» EXERCISE DATA:
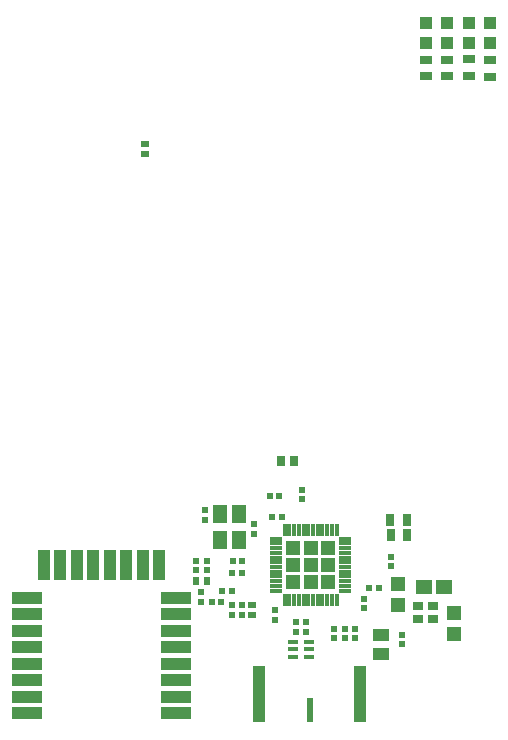
<source format=gbr>
%FSTAX23Y23*%
%MOMM*%
%SFA1B1*%

%IPPOS*%
%ADD22R,0.999998X0.999998*%
%ADD58R,1.299997X1.299997*%
%ADD59R,1.299997X1.299997*%
%ADD60R,1.299997X1.299997*%
%ADD61R,1.299997X1.299997*%
%ADD62R,1.299997X1.299997*%
%ADD63R,1.299997X1.299997*%
%ADD64R,1.299997X1.299997*%
%ADD65R,1.299997X1.299997*%
%ADD66R,1.299997X1.299997*%
%ADD67R,0.799998X0.999998*%
%ADD68R,0.619999X0.619999*%
%ADD69R,0.999998X0.799998*%
%ADD70R,0.749999X0.849998*%
%ADD71R,1.199998X1.199998*%
%ADD72R,0.619999X0.619999*%
%ADD73R,1.449997X1.049998*%
%ADD74R,1.399997X1.249998*%
%ADD75R,0.649999X0.549999*%
%ADD76R,0.549999X0.649999*%
%ADD77R,1.249998X1.499997*%
%ADD78R,0.899998X0.399999*%
%ADD79R,0.949998X0.699999*%
%ADD80R,0.299999X0.999998*%
%ADD81R,0.999998X0.299999*%
%ADD82R,1.119998X4.849990*%
%ADD83R,0.609999X2.009996*%
%ADD84R,1.099998X2.550095*%
%ADD85R,2.550095X1.099998*%
G54D22*
X38283Y57449D03*
Y59149D03*
X36474Y57449D03*
Y59149D03*
X40091Y57449D03*
Y59149D03*
X419Y57474D03*
Y59174D03*
G54D58*
X26724Y11849D03*
G54D59*
X26724Y14749D03*
G54D60*
X25274Y13299D03*
G54D61*
X28174Y13299D03*
G54D62*
X28174Y14749D03*
G54D63*
X28174Y11849D03*
G54D64*
X25274Y11849D03*
G54D65*
X25274Y14749D03*
G54D66*
X26724Y13299D03*
G54D67*
X33499Y15824D03*
X34899D03*
X33474Y17124D03*
X34874D03*
G54D68*
X33499Y13149D03*
Y13949D03*
X25974Y18849D03*
Y19649D03*
X31249Y10399D03*
Y09599D03*
X34474Y07374D03*
Y06574D03*
X17424Y10949D03*
Y10149D03*
X17049Y13649D03*
Y12849D03*
X17974Y13649D03*
Y12849D03*
X23674Y09449D03*
Y08649D03*
X21924Y16724D03*
Y15924D03*
X17749Y17124D03*
Y17924D03*
X29599Y07874D03*
Y07074D03*
X30474Y07874D03*
Y07074D03*
X26374Y08424D03*
Y07624D03*
X25474Y08424D03*
Y07624D03*
X28724Y07074D03*
Y07874D03*
G54D69*
X36474Y54649D03*
Y56049D03*
X40091Y54699D03*
Y56099D03*
X38283Y54649D03*
Y56049D03*
X41899Y54624D03*
Y56024D03*
G54D70*
X24249Y22099D03*
X25349D03*
G54D71*
X34149Y09849D03*
Y11649D03*
X38849Y09199D03*
Y07399D03*
G54D72*
X31699Y11299D03*
X32499D03*
X24074Y19149D03*
X23274D03*
X24274Y17349D03*
X23474D03*
X20899Y09899D03*
X20099D03*
X19174Y10149D03*
X18374D03*
X20099Y08999D03*
X20899D03*
X20049Y11049D03*
X19249D03*
X20899Y12599D03*
X20099D03*
X20949Y13599D03*
X20149D03*
G54D73*
X32674Y05774D03*
Y07374D03*
G54D74*
X36324Y11424D03*
X38024D03*
G54D75*
X21799Y08999D03*
Y09899D03*
X127Y48049D03*
Y48949D03*
G54D76*
X17049Y11899D03*
X17949D03*
G54D77*
X19074Y17549D03*
Y15349D03*
X20674Y17549D03*
Y15349D03*
G54D78*
X25274Y05499D03*
Y06124D03*
Y06774D03*
X26574Y05499D03*
Y06124D03*
Y06774D03*
G54D79*
X37124Y08674D03*
X35774D03*
X37124Y09774D03*
X35774D03*
G54D80*
X28924Y16249D03*
X28124D03*
X27324D03*
X26524D03*
X25724D03*
X24924D03*
X24524D03*
X25324D03*
X26124D03*
X26924D03*
X27724D03*
X28524D03*
X24524Y10349D03*
X25324D03*
X26124D03*
X26924D03*
X27724D03*
X28524D03*
X28924D03*
X28124D03*
X27324D03*
X26524D03*
X25724D03*
X24924D03*
G54D81*
X29674Y11099D03*
Y11899D03*
Y127D03*
Y13499D03*
Y14299D03*
Y15099D03*
Y15499D03*
Y14699D03*
Y13899D03*
Y13099D03*
Y12299D03*
Y11499D03*
X23774Y15099D03*
Y14299D03*
Y13499D03*
Y127D03*
Y11899D03*
Y11099D03*
Y11499D03*
Y12299D03*
Y13099D03*
Y13899D03*
Y14699D03*
Y15499D03*
G54D82*
X22379Y02374D03*
X30879D03*
G54D83*
X26629Y00954D03*
G54D84*
X12525Y13299D03*
X13925D03*
X11124D03*
X09724D03*
X08325D03*
X06925D03*
X05525D03*
X04125D03*
G54D85*
X15325Y10499D03*
Y091D03*
Y07699D03*
Y06299D03*
Y04899D03*
Y03499D03*
X02724Y10499D03*
Y091D03*
Y07699D03*
Y06299D03*
Y04899D03*
Y021D03*
Y03499D03*
X15325Y021D03*
Y007D03*
X02724D03*
M02*
</source>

» TRY IT: Everything in the entries above, apart from the images, should be printed exactly.

» ANSWER FOR THIS EXERCISE:
<source format=gbr>
%FSTAX23Y23*%
%MOMM*%
%SFA1B1*%

%IPPOS*%
%ADD22R,0.999998X0.999998*%
%ADD58R,1.299997X1.299997*%
%ADD59R,1.299997X1.299997*%
%ADD60R,1.299997X1.299997*%
%ADD61R,1.299997X1.299997*%
%ADD62R,1.299997X1.299997*%
%ADD63R,1.299997X1.299997*%
%ADD64R,1.299997X1.299997*%
%ADD65R,1.299997X1.299997*%
%ADD66R,1.299997X1.299997*%
%ADD67R,0.799998X0.999998*%
%ADD68R,0.619999X0.619999*%
%ADD69R,0.999998X0.799998*%
%ADD70R,0.749999X0.849998*%
%ADD71R,1.199998X1.199998*%
%ADD72R,0.619999X0.619999*%
%ADD73R,1.449997X1.049998*%
%ADD74R,1.399997X1.249998*%
%ADD75R,0.649999X0.549999*%
%ADD76R,0.549999X0.649999*%
%ADD77R,1.249998X1.499997*%
%ADD78R,0.899998X0.399999*%
%ADD79R,0.949998X0.699999*%
%ADD80R,0.299999X0.999998*%
%ADD81R,0.999998X0.299999*%
%ADD82R,1.119998X4.849990*%
%ADD83R,0.609999X2.009996*%
%ADD84R,1.099998X2.550095*%
%ADD85R,2.550095X1.099998*%
G54D22*
X38283Y57449D03*
Y59149D03*
X36474Y57449D03*
Y59149D03*
X40091Y57449D03*
Y59149D03*
X419Y57474D03*
Y59174D03*
G54D58*
X26724Y11849D03*
G54D59*
X26724Y14749D03*
G54D60*
X25274Y13299D03*
G54D61*
X28174Y13299D03*
G54D62*
X28174Y14749D03*
G54D63*
X28174Y11849D03*
G54D64*
X25274Y11849D03*
G54D65*
X25274Y14749D03*
G54D66*
X26724Y13299D03*
G54D67*
X33499Y15824D03*
X34899D03*
X33474Y17124D03*
X34874D03*
G54D68*
X33499Y13149D03*
Y13949D03*
X25974Y18849D03*
Y19649D03*
X31249Y10399D03*
Y09599D03*
X34474Y07374D03*
Y06574D03*
X17424Y10949D03*
Y10149D03*
X17049Y13649D03*
Y12849D03*
X17974Y13649D03*
Y12849D03*
X23674Y09449D03*
Y08649D03*
X21924Y16724D03*
Y15924D03*
X17749Y17124D03*
Y17924D03*
X29599Y07874D03*
Y07074D03*
X30474Y07874D03*
Y07074D03*
X26374Y08424D03*
Y07624D03*
X25474Y08424D03*
Y07624D03*
X28724Y07074D03*
Y07874D03*
G54D69*
X36474Y54649D03*
Y56049D03*
X40091Y54699D03*
Y56099D03*
X38283Y54649D03*
Y56049D03*
X41899Y54624D03*
Y56024D03*
G54D70*
X24249Y22099D03*
X25349D03*
G54D71*
X34149Y09849D03*
Y11649D03*
X38849Y09199D03*
Y07399D03*
G54D72*
X31699Y11299D03*
X32499D03*
X24074Y19149D03*
X23274D03*
X24274Y17349D03*
X23474D03*
X20899Y09899D03*
X20099D03*
X19174Y10149D03*
X18374D03*
X20099Y08999D03*
X20899D03*
X20049Y11049D03*
X19249D03*
X20899Y12599D03*
X20099D03*
X20949Y13599D03*
X20149D03*
G54D73*
X32674Y05774D03*
Y07374D03*
G54D74*
X36324Y11424D03*
X38024D03*
G54D75*
X21799Y08999D03*
Y09899D03*
X127Y48049D03*
Y48949D03*
G54D76*
X17049Y11899D03*
X17949D03*
G54D77*
X19074Y17549D03*
Y15349D03*
X20674Y17549D03*
Y15349D03*
G54D78*
X25274Y05499D03*
Y06124D03*
Y06774D03*
X26574Y05499D03*
Y06124D03*
Y06774D03*
G54D79*
X37124Y08674D03*
X35774D03*
X37124Y09774D03*
X35774D03*
G54D80*
X28924Y16249D03*
X28124D03*
X27324D03*
X26524D03*
X25724D03*
X24924D03*
X24524D03*
X25324D03*
X26124D03*
X26924D03*
X27724D03*
X28524D03*
X24524Y10349D03*
X25324D03*
X26124D03*
X26924D03*
X27724D03*
X28524D03*
X28924D03*
X28124D03*
X27324D03*
X26524D03*
X25724D03*
X24924D03*
G54D81*
X29674Y11099D03*
Y11899D03*
Y127D03*
Y13499D03*
Y14299D03*
Y15099D03*
Y15499D03*
Y14699D03*
Y13899D03*
Y13099D03*
Y12299D03*
Y11499D03*
X23774Y15099D03*
Y14299D03*
Y13499D03*
Y127D03*
Y11899D03*
Y11099D03*
Y11499D03*
Y12299D03*
Y13099D03*
Y13899D03*
Y14699D03*
Y15499D03*
G54D82*
X22379Y02374D03*
X30879D03*
G54D83*
X26629Y00954D03*
G54D84*
X12525Y13299D03*
X13925D03*
X11124D03*
X09724D03*
X08325D03*
X06925D03*
X05525D03*
X04125D03*
G54D85*
X15325Y10499D03*
Y091D03*
Y07699D03*
Y06299D03*
Y04899D03*
Y03499D03*
X02724Y10499D03*
Y091D03*
Y07699D03*
Y06299D03*
Y04899D03*
Y021D03*
Y03499D03*
X15325Y021D03*
Y007D03*
X02724D03*
M02*
</source>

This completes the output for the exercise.